Training Instabilities
GANs are notoriously hard to train:
Mode collapse: Generator produces only one type of image Vanishing gradients: Discriminator too good, no signal for G Oscillation: Neither network converges
Symptoms:
- D loss → 0, G loss → infinity (D winning)
- G produces all similar images (mode collapse)
- Losses oscillate wildly (unstable training)
Debugging Tips
Check discriminator accuracy:
# Should be ~50% when balanced
# If >90%, discriminator is too strong
real_acc = (real_output > 0.5).float().mean()
fake_acc = (fake_output < 0.5).float().mean()
Label smoothing:
# Instead of 1.0 for real
real_labels = t.full((batch_size,), 0.9)
Two-timescale update:
# Train D more often than G
for _ in range(n_critic):
train_discriminator_step()
train_generator_step()
Transposed Convolutions
How generators upsample:
Regular conv: Kernel slides inside input → smaller output Transposed conv: Kernel "stamps" onto output → larger output
# 4×4 → 8×8 with stride 2
nn.ConvTranspose2d(in_channels, out_channels, kernel_size=4, stride=2, padding=1)

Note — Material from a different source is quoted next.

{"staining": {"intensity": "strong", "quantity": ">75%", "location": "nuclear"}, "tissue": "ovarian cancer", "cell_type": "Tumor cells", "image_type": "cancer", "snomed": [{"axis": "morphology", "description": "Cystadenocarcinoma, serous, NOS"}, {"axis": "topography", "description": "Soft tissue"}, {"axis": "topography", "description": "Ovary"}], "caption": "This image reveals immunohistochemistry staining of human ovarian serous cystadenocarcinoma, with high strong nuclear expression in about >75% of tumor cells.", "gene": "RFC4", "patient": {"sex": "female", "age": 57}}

Output size: $(H-1) \times stride - 2 \times padding + kernel_size$
Capstone Connection
Adversarial training and AI safety:
The GAN framework is fundamentally adversarial:
- One model tries to deceive
- Another tries to detect deception
This mirrors AI safety concerns:
- AI systems might learn to "fool" evaluators
- Sycophancy IS a form of fooling: tell humans what they want to hear
When we evaluate models for sycophancy, we're playing discriminator. The model might learn to pass our tests without being genuinely honest.
🎓 Tyla's Exercise
Derive why the generator gradient vanishes when D is too strong. (Hint: What's $\nabla_G \log(1 - D(G(z)))$ when $D(G(z)) \to 0$?)
The minimax objective has a Nash equilibrium at $D(x) = 0.5$ for all x. Prove this.
Why does DCGAN use LeakyReLU in the discriminator but ReLU in the generator?
💻 Aaliyah's Exercise
Train a DCGAN on CelebA faces:
def train_dcgan(epochs=20):
"""
1. Load CelebA (64×64 faces)
2. Train DCGAN
3. Log to wandb: D loss, G loss, sample images every epoch
4. Save model checkpoints
Target: Recognizable faces by epoch 10
"""
pass
def explore_latent_space():
"""
1. Generate two random z vectors
2. Interpolate between them
3. Generate images along the path
4. Make a GIF of the morph
"""
pass
📚 Maneesha's Reflection
The GAN training dynamic is often described as a "game." What kind of game is it? (zero-sum? cooperative?)
Mode collapse can be seen as the generator "gaming the metric." How does this relate to Goodhart's Law?
If you were explaining GANs to an artist, how would you describe what the generator and discriminator "learn"?